PI David Baker, University of Washington
Large protein ALG13
Project Description

Proteins are the workhorse molecules of all biological systems. A deep and predictive understanding of life thus requires a detailed picture of their structure. Conventional protein structure determination using nuclear magnetic resonance (NMR) relies primarily on side-chain proton-proton distances. The necessary side-chain chemical shift assignment, however, is expensive and time-consuming, with possibilities for error. Moreover, approaches to NMR structure determination for larger proteins usually rely on extensive deuteration, which results in loss of key proton-proton distance information. Sparse structural data can be obtained from backbone-only experiments like orientational restraints from residual dipolar couplings and amid proton distances from NOESY spectra. These experiments are readily applicable even to fully deuterated and large proteins.
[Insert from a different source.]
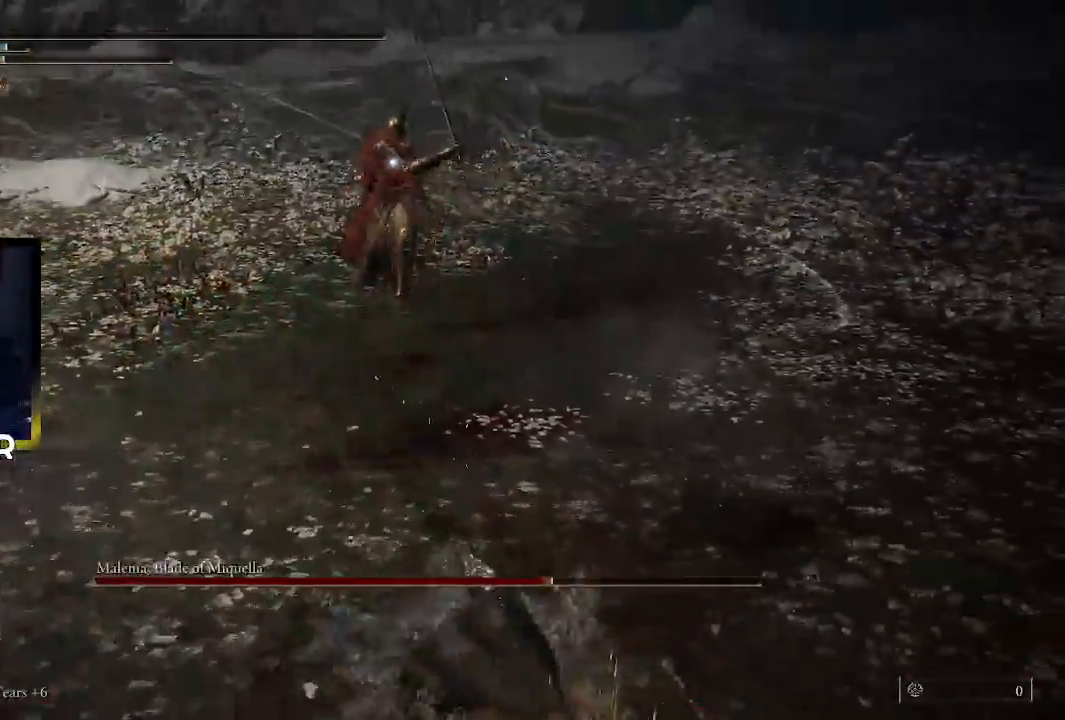
{"buttons": [], "left_stick": "down-right", "right_stick": "center", "events": [[267, "left_stick", "down-right"], [333, "CIRCLE", "down"], [467, "CIRCLE", "up"]]}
To determine NMR structures without side-chain chemical shift information, researchers incorporate backbone chemical shifts, residual dipolar couplings, and amide proton distances into the Rosetta high-resolution modeling methodology. To exploit the weak guidance signal provided by the sparse constraints, they developed an iterative scheme similar to a genetic optimization algorithm. A pool of the fittest individuals (e.g., lowest energy conformations) is maintained, and its worst part is replaced with offspring. The breeding or crossover of highly fit species (e.g., low energy conformations) is implemented as a Monte Carlo optimization that recombines features of previously found low-energy conformations. The type of features selected for recombination is adapted to the resolution of the pooled low-energy structures.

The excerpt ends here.